International Women’s Day (IWD) began in 1911 when more than a million people came together in Austria, Denmark, Germany and Switzerland to celebrate women and their social, economic, cultural and political achievements. Now, more than a century later, IWD is celebrated all over the world and serves as a call to action for accelerating gender parity.
This year’s theme for IWD was #BalanceforBetter, which goes perfectly hand-in-hand with the technology industry’s efforts to increase the number of women employed in tech-related jobs. Toolbox spoke with Svenja de Vos, our CTO, and several industry experts to get their insight on what it’s like being a woman in a male-dominated industry and how other women can carve a space for themselves in technology.

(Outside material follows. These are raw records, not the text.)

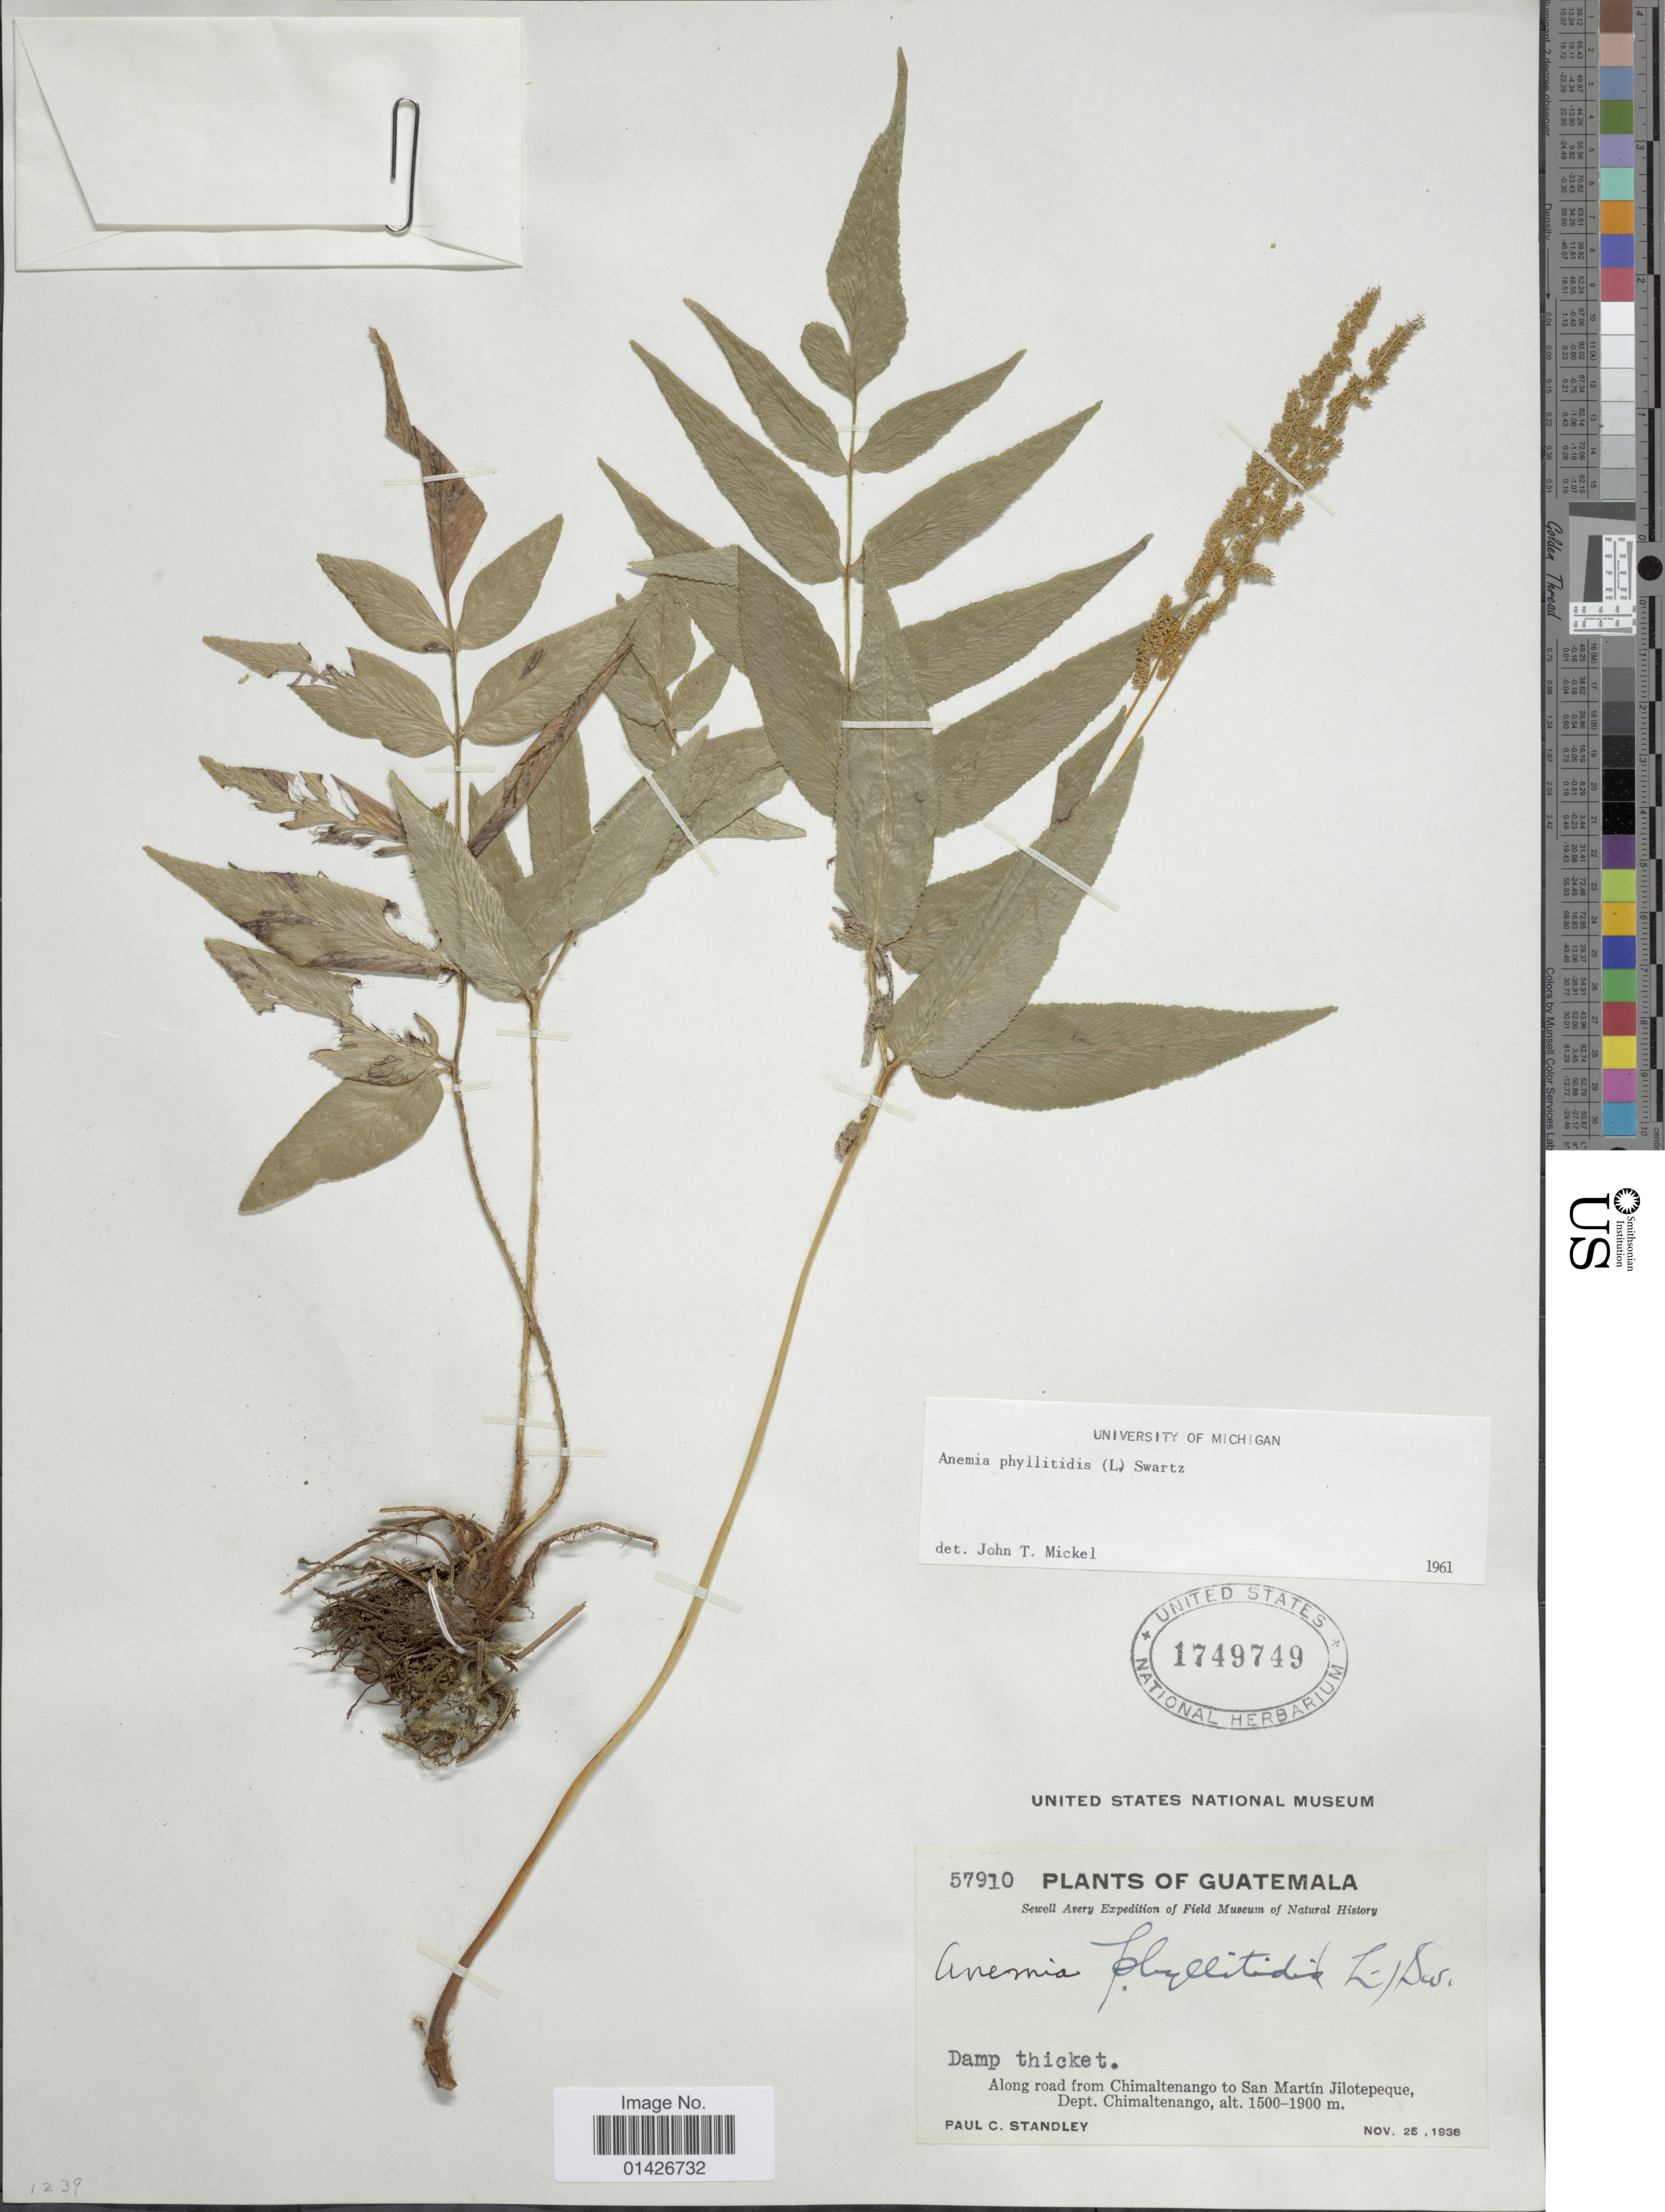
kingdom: Plantae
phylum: Tracheophyta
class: Polypodiopsida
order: Schizaeales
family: Anemiaceae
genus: Anemia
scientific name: Anemia phyllitidis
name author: (L.) Sw.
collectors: P. C. Standley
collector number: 57910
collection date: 1938-11-25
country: Guatemala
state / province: Chimaltenango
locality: Along road from Chimltenango to San Martín Jilotepeque,Dept Chimalatenango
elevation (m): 1500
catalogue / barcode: US 1749749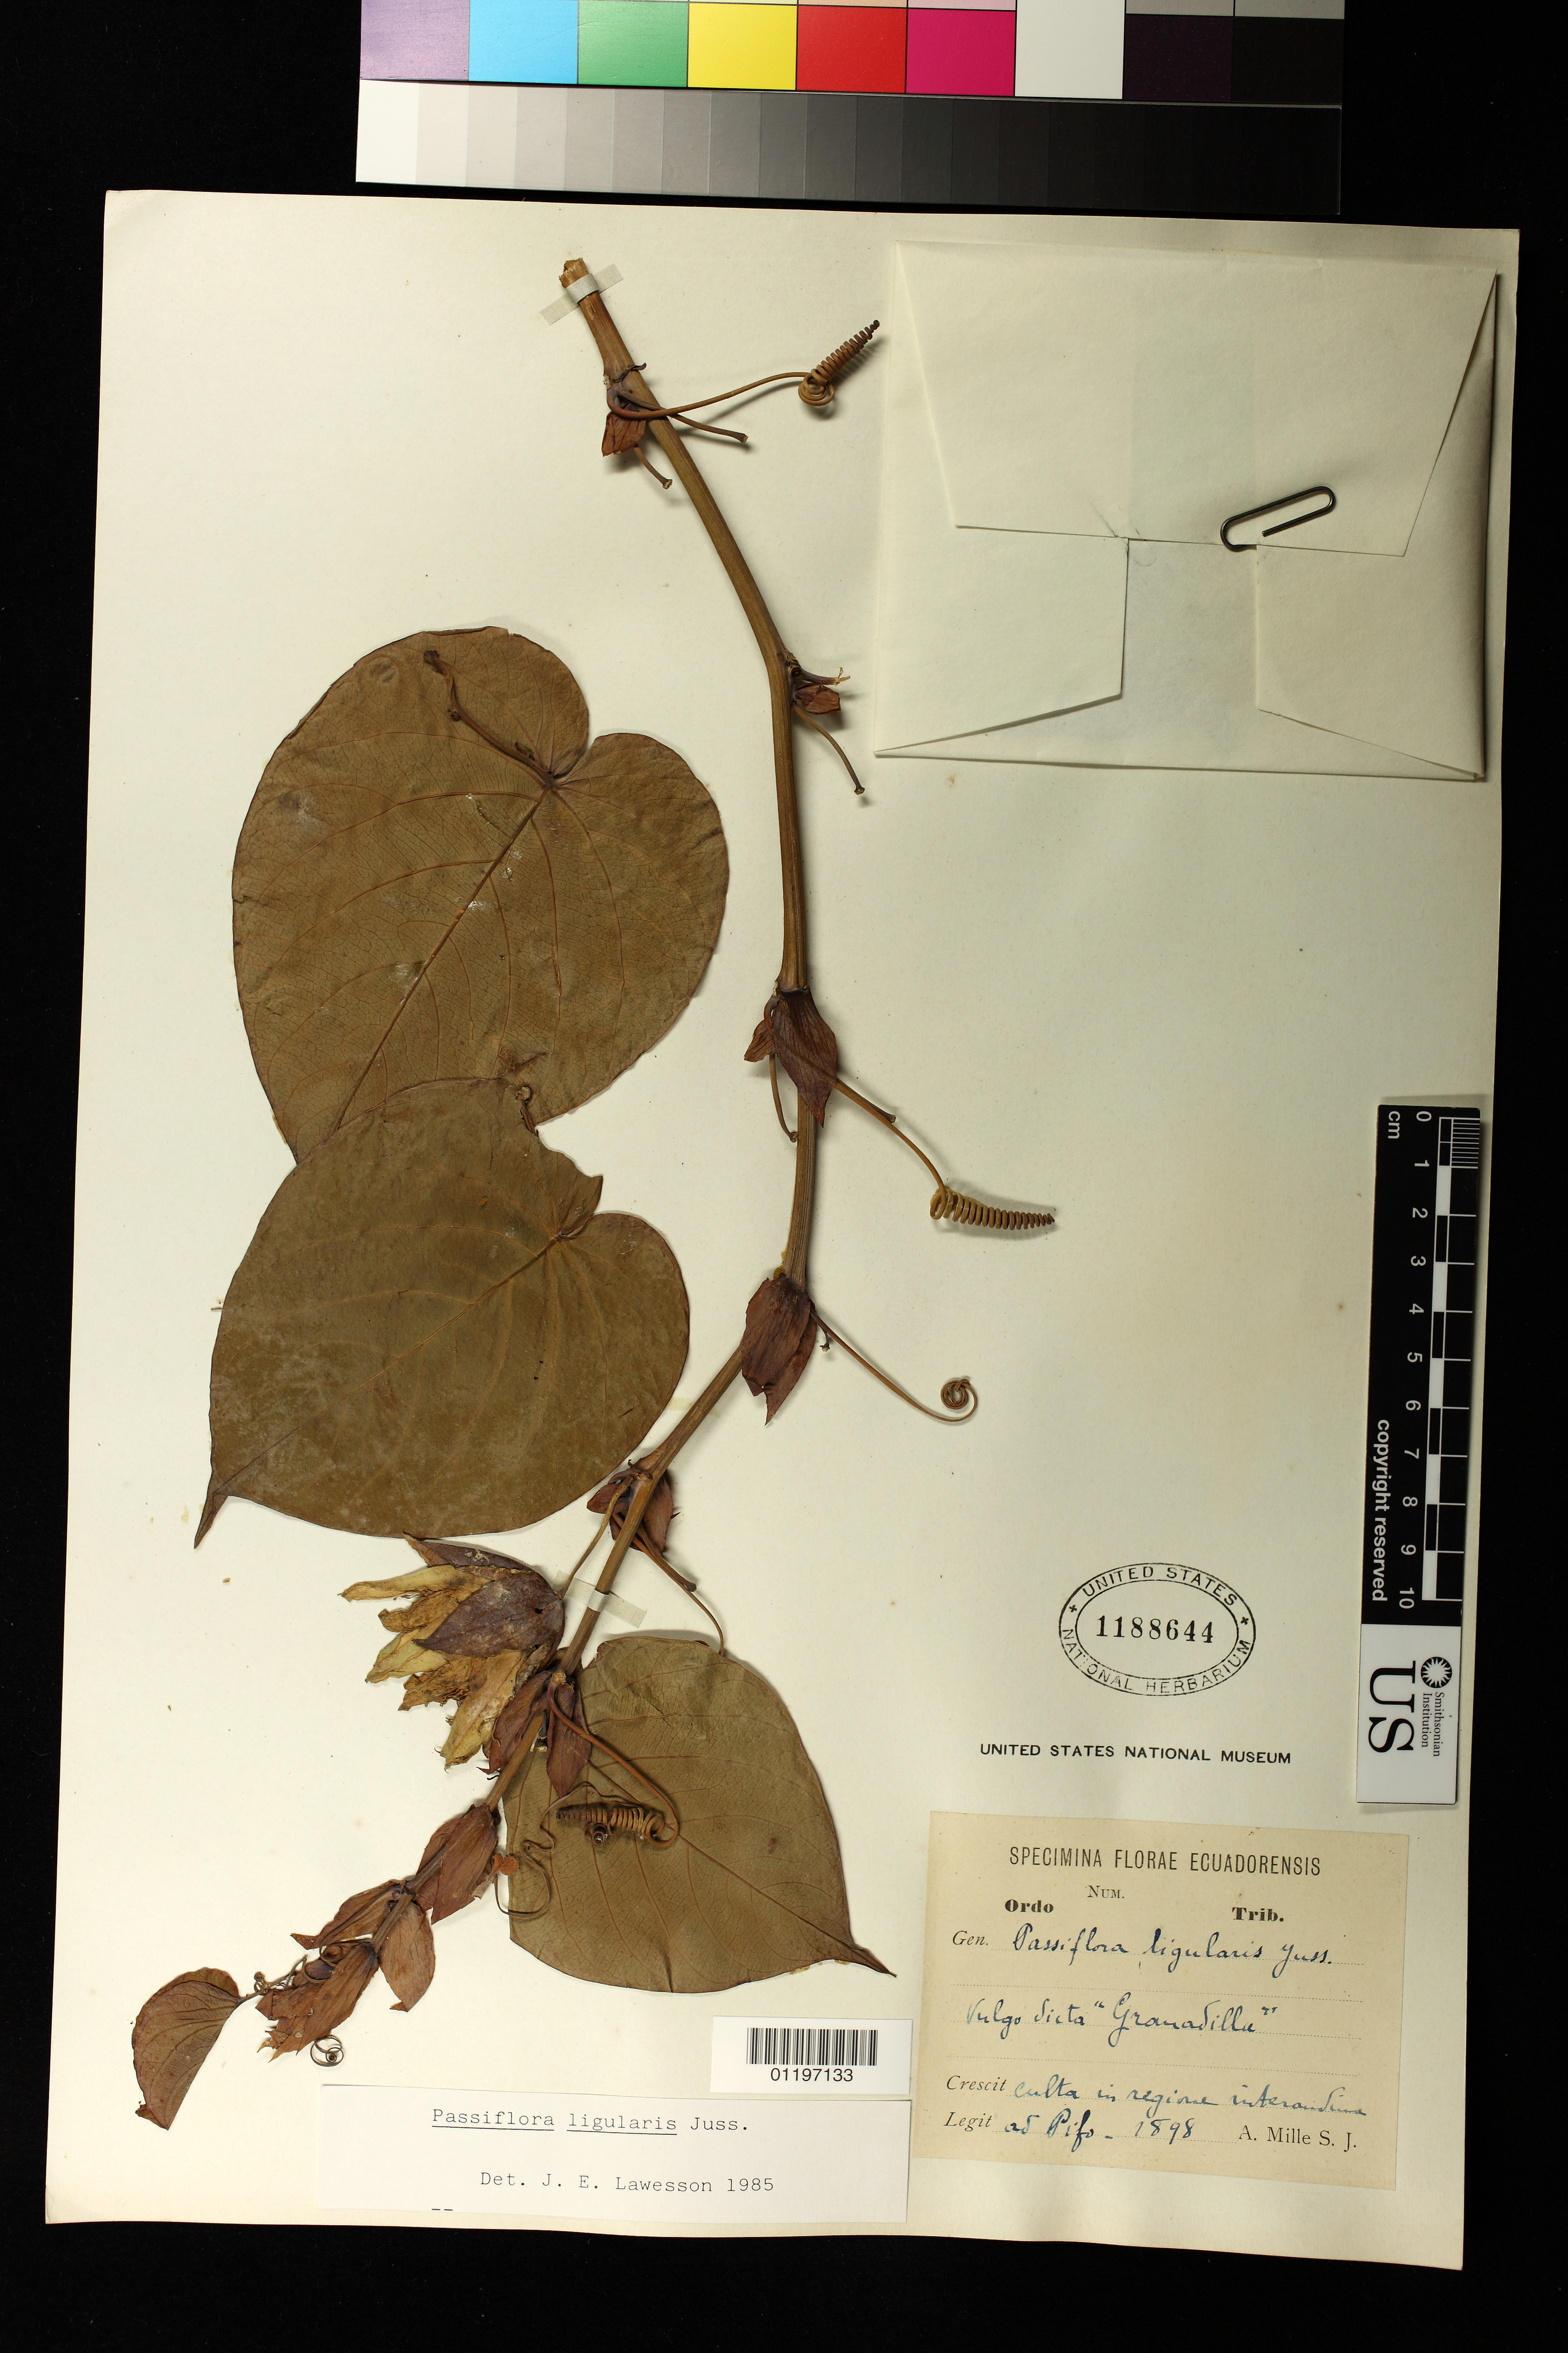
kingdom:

Here’s what Svenja had to say,
“It’s vital to get more women into the tech industry, for two reasons. Firstly, diversity is important. A team comprised of people with different backgrounds and an even balance of genders is more representative of the clients and customers for who you are building products. Secondly, the tech sector is growing, and it needs more people. It’s a simple numbers game – if the tech industry only employs men, there simply won’t be enough skills and resources to keep pace with the growth.
I believe that if more women are to enter the tech sector, we need to start young, showing girls that tech can be fun. I started coding when I was about eight years old. My parents bought a computer and I was hooked. It was fun learning how it worked, creating something on a computer. There is so much scope for creativity in tech – more than people think.
Being a female CTO today still makes me a bit of a unicorn. And, despite my background and position, some still assume I don’t have technical knowledge. And the worst part is that I find myself getting used to these comments. But my team respects me because of my technical expertise, not simply because of my title or in spite of my gender, and this is always how it should be.
My advice to women keen to develop a career in tech is to just do it. Listen, learn and be the best version of yourself. Find the role that fits you best, and don’t feel obligated to work in a more stereotypical role that may not be the best one for you – after all, it’s person specific, not gender specific.
In the future everything is going to have tech elements, from fashion to charity to healthcare. Tech has gone mainstream, the typical ‘tech’ stereotype’ is a thing of the past, and now is the time to change perceptions while narrowing the skills gap.”